The location of the college is great. It’s so handy. The fact that it’s smaller is a big advantage. The classes are smaller and everyone gets to know one another. It’s like a big family really.
I work part-time throughout the year to keep everything going in terms of fees and so-on. It’s not too bad. I suppose it’s telling that I never have a morning where I don’t want to go into college. Most days I go in early in fact. I grab some breakfast and chat to whoever I bump into.
I’d really recommend DBS overall. It’s a great college experience.
Robbie Staples Business Management in Dublin Business School
I was always interested in setting up my own business so a degree in business management interested me. I went to an open day in DBS and I was blown away by it. It was honestly like a big family. The staff were just so helpful and nice I just decided that this college was right for me.

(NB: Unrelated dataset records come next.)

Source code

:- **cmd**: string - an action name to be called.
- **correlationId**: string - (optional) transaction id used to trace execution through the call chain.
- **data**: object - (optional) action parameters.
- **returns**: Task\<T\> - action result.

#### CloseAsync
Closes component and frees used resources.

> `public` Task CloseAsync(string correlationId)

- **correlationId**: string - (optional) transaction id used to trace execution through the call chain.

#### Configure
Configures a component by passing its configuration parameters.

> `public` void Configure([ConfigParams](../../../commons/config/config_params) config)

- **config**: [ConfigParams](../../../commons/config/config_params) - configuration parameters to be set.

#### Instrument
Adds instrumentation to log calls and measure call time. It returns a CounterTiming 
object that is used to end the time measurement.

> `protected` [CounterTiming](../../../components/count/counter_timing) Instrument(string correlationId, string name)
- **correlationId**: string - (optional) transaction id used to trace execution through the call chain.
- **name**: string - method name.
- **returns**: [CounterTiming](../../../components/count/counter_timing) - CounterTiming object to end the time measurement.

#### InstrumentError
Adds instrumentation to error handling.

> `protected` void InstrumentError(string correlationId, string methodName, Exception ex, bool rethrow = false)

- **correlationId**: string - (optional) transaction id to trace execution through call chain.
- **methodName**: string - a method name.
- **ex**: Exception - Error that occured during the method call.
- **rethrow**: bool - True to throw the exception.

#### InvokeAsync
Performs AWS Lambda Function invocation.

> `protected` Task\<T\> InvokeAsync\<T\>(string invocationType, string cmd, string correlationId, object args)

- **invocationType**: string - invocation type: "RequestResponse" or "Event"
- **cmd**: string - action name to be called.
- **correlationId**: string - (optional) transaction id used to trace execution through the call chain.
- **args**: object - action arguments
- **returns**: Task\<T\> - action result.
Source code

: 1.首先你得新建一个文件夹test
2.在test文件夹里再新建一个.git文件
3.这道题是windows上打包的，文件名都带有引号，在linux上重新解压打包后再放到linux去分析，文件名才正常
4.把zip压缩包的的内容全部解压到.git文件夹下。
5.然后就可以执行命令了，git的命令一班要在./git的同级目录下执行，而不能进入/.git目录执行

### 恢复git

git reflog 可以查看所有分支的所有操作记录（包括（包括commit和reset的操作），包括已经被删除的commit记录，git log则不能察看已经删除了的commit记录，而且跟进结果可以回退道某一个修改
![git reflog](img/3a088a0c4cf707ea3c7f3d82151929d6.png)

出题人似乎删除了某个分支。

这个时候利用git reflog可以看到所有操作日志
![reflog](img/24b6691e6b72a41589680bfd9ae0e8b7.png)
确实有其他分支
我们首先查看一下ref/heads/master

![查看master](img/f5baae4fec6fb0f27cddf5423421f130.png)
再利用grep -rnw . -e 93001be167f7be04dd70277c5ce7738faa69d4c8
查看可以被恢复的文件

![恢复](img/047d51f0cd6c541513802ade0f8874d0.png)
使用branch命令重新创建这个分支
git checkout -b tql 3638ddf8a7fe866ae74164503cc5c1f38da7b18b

I had considered degrees in WIT and UCD as well but believe it or not, the decision was both financial and practical in the end. I know that you pay fees in DBS, but this degree was three years. The ones I was looking at in other colleges were four years. I decided it was better to pay for three and then get ahead in the workplace rather than spending a fourth year in education. I’m a big believer in the value of experience.
I took out a student loan for the fees and I feel that I probably saved money overall by doing a three- rather than a four-year degree.
Anyway, DBS lived up to my expectations. The staff members were incredibly helpful, always available if you had a problem. Seriously, they’d give you their email addresses, their mobile numbers, they were always there if you needed them. The college itself was just really friendly.
The support continues even after you graduate. I’ve applied for jobs and I’ve a couple of interviews lined up next week. The career-guidance counsellor in DBS has been a massive help to me, checking my CVs for me, offering advice.
It’s really great to have that kind of back-up even after you graduate.